***** Exercise data *****

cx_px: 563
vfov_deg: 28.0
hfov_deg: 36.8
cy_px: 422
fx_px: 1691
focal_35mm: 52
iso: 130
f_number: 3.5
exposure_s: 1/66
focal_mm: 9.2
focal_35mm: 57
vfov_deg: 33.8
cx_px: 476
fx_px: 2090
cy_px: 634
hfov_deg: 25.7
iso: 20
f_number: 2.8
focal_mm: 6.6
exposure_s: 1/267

*****
***** Exercise data *****

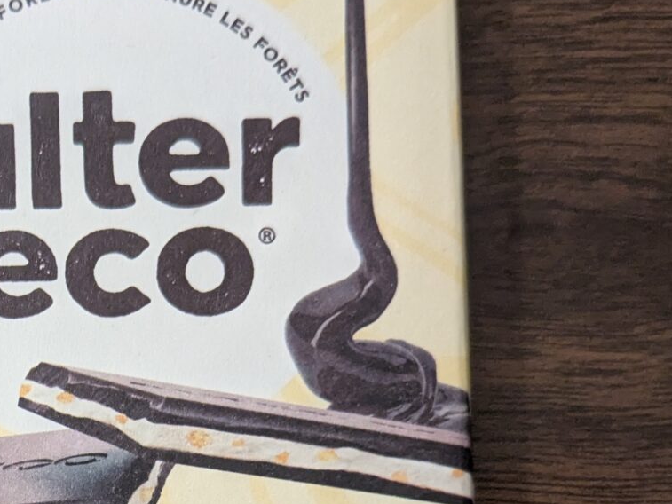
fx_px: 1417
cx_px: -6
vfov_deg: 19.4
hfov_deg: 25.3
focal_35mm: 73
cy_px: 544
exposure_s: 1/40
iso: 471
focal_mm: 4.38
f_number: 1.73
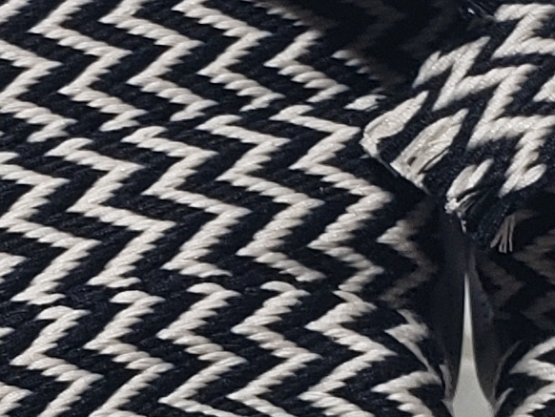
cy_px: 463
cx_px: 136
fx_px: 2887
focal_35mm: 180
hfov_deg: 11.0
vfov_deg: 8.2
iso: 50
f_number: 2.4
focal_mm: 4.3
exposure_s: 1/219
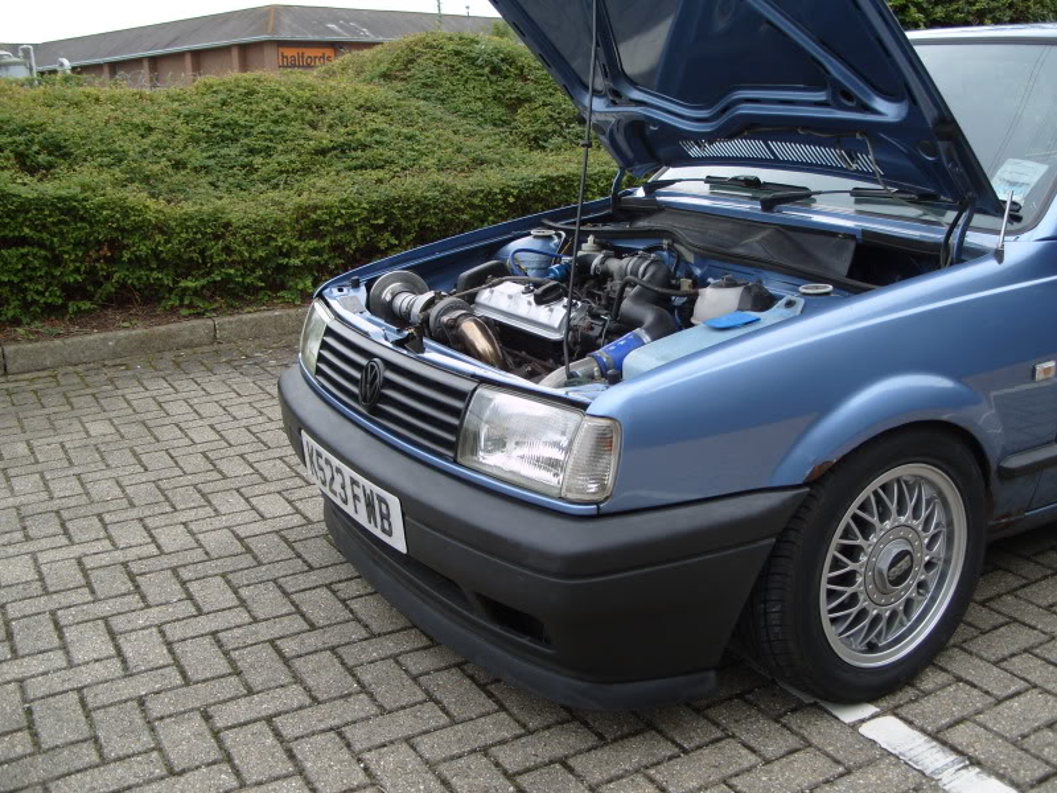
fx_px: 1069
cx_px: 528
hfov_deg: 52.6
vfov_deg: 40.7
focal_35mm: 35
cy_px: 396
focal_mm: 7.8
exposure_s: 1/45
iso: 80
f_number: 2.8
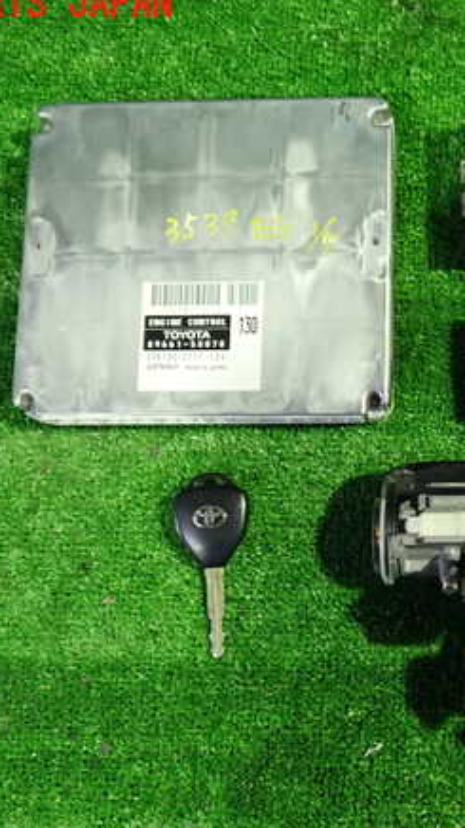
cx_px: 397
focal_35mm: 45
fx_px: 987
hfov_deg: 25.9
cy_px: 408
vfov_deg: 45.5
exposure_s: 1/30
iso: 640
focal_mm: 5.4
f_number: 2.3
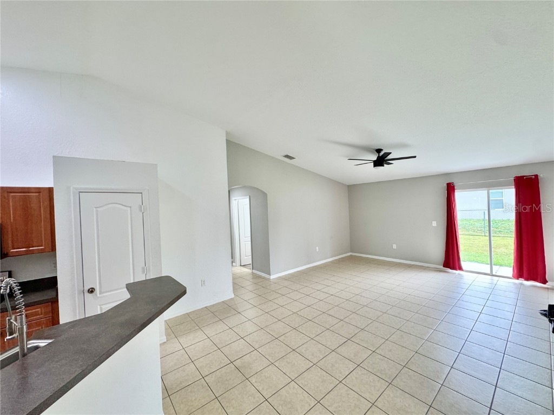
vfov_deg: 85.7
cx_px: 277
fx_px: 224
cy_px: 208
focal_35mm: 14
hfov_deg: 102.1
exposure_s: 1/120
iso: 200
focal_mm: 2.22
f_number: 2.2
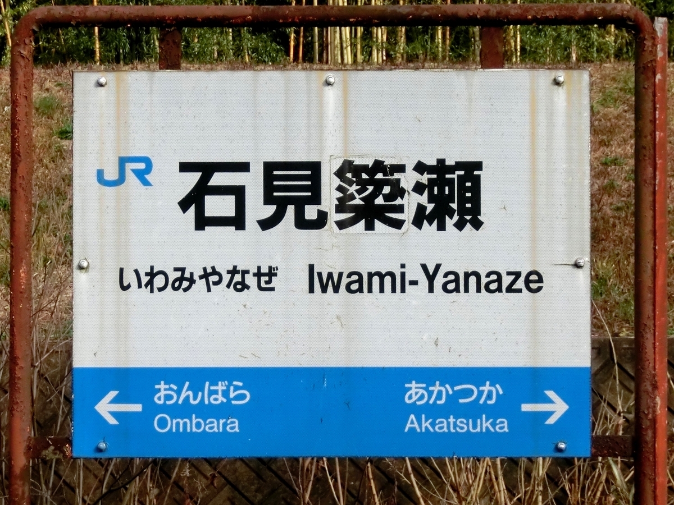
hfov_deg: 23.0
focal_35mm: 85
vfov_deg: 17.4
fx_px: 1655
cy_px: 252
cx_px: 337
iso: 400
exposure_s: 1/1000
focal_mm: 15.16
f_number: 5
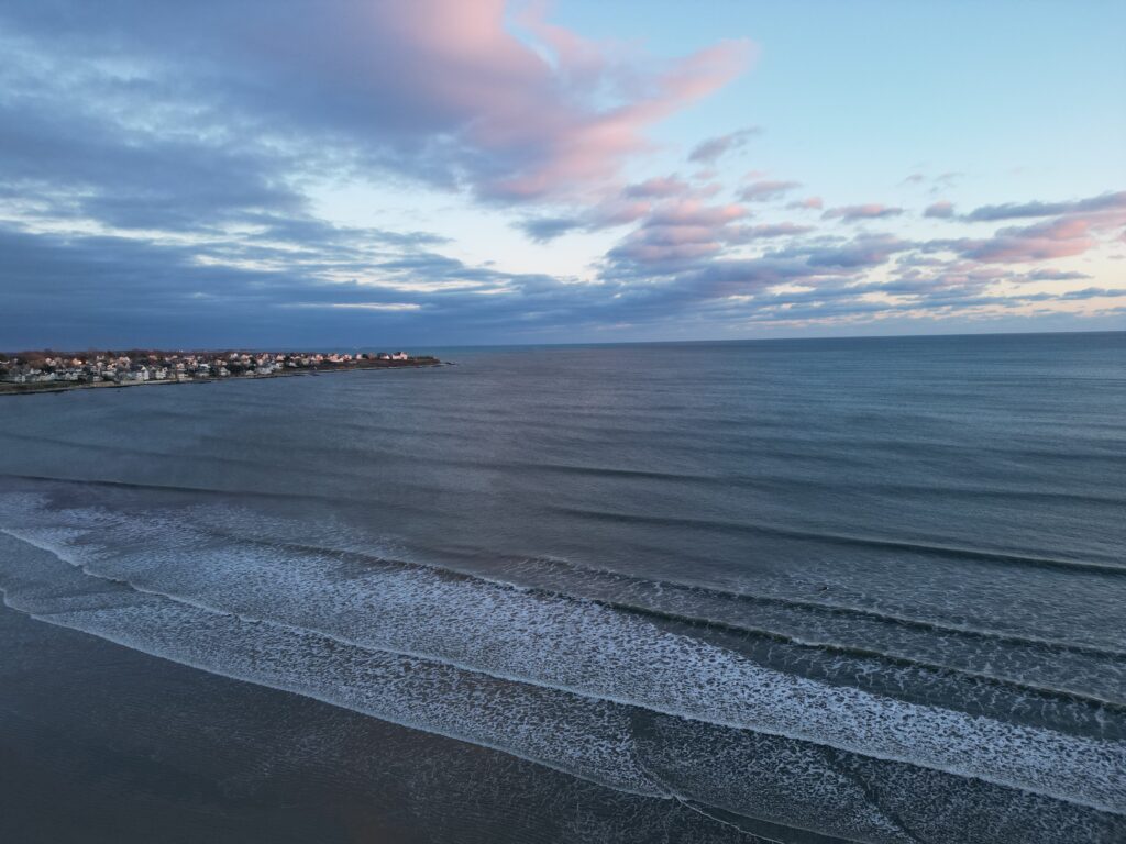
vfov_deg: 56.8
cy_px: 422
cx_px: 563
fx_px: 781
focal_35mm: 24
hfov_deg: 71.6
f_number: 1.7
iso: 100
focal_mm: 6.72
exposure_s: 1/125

*****
***** Exercise data *****

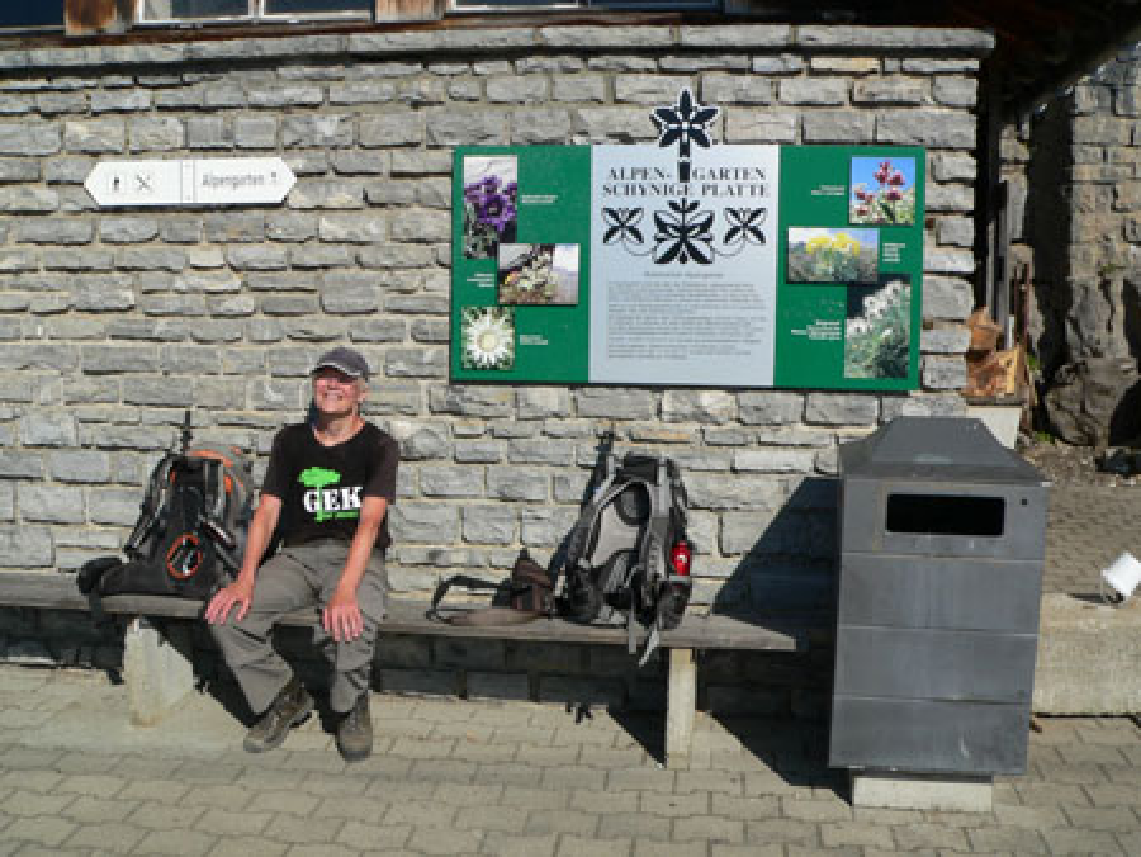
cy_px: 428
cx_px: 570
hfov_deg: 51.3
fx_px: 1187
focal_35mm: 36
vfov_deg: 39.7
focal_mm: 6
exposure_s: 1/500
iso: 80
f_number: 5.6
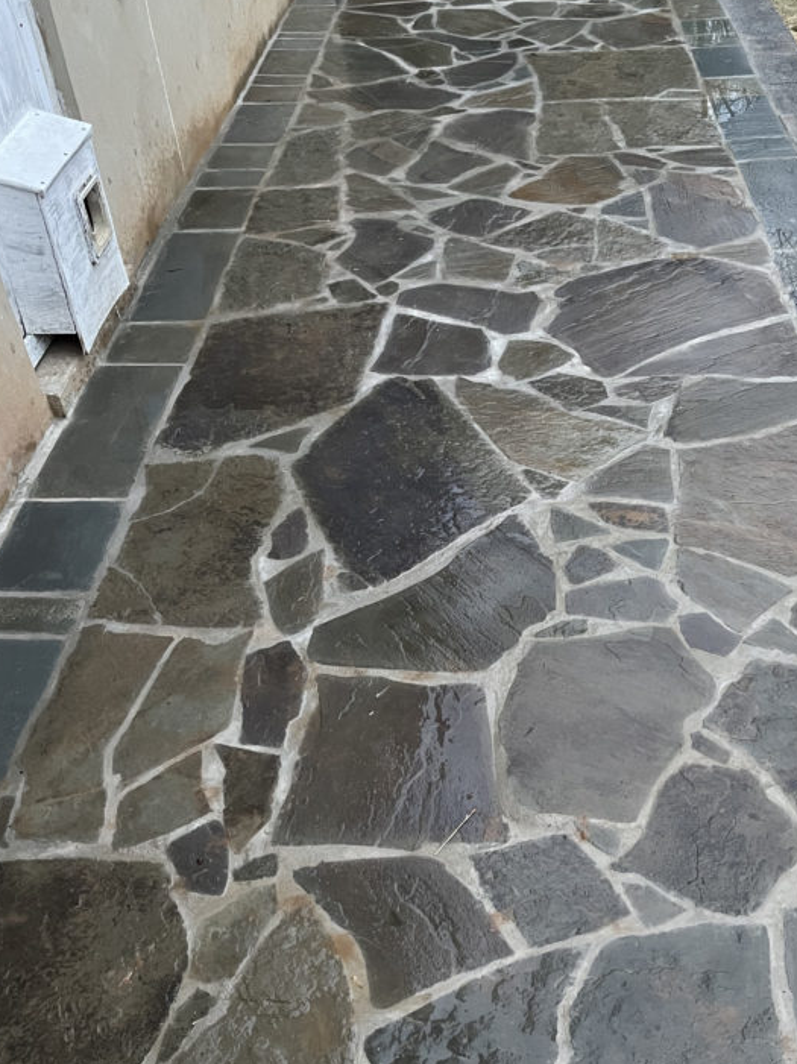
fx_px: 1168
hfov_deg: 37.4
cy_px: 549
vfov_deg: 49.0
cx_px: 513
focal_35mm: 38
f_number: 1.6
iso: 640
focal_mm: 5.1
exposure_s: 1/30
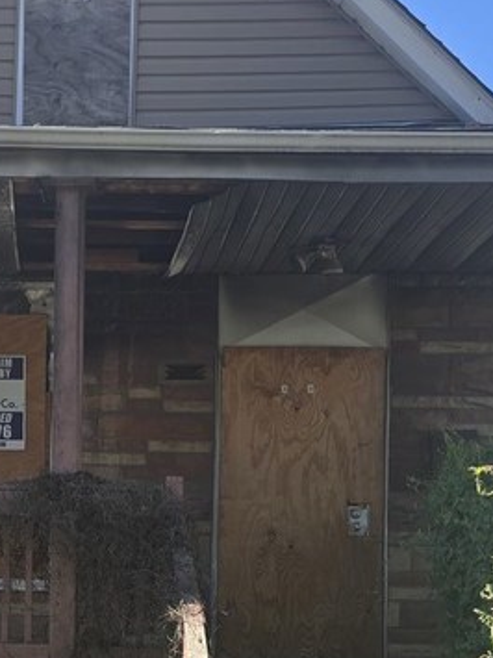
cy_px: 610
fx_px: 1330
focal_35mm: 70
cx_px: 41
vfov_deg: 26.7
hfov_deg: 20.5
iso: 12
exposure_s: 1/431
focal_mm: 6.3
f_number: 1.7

*****

**Action item:** Your reply should consist solely of the lines above from the line containing "f_number: 2.2" up to and including the line containing "exposure_s: 1/125", reproduced exactly, minus the pictures.

**Final answer:**
f_number: 2.2
hfov_deg: 23.0
focal_35mm: 85
vfov_deg: 17.4
fx_px: 1655
cy_px: 252
cx_px: 337
iso: 400
exposure_s: 1/1000
focal_mm: 15.16
f_number: 5
vfov_deg: 56.8
cy_px: 422
cx_px: 563
fx_px: 781
focal_35mm: 24
hfov_deg: 71.6
f_number: 1.7
iso: 100
focal_mm: 6.72
exposure_s: 1/125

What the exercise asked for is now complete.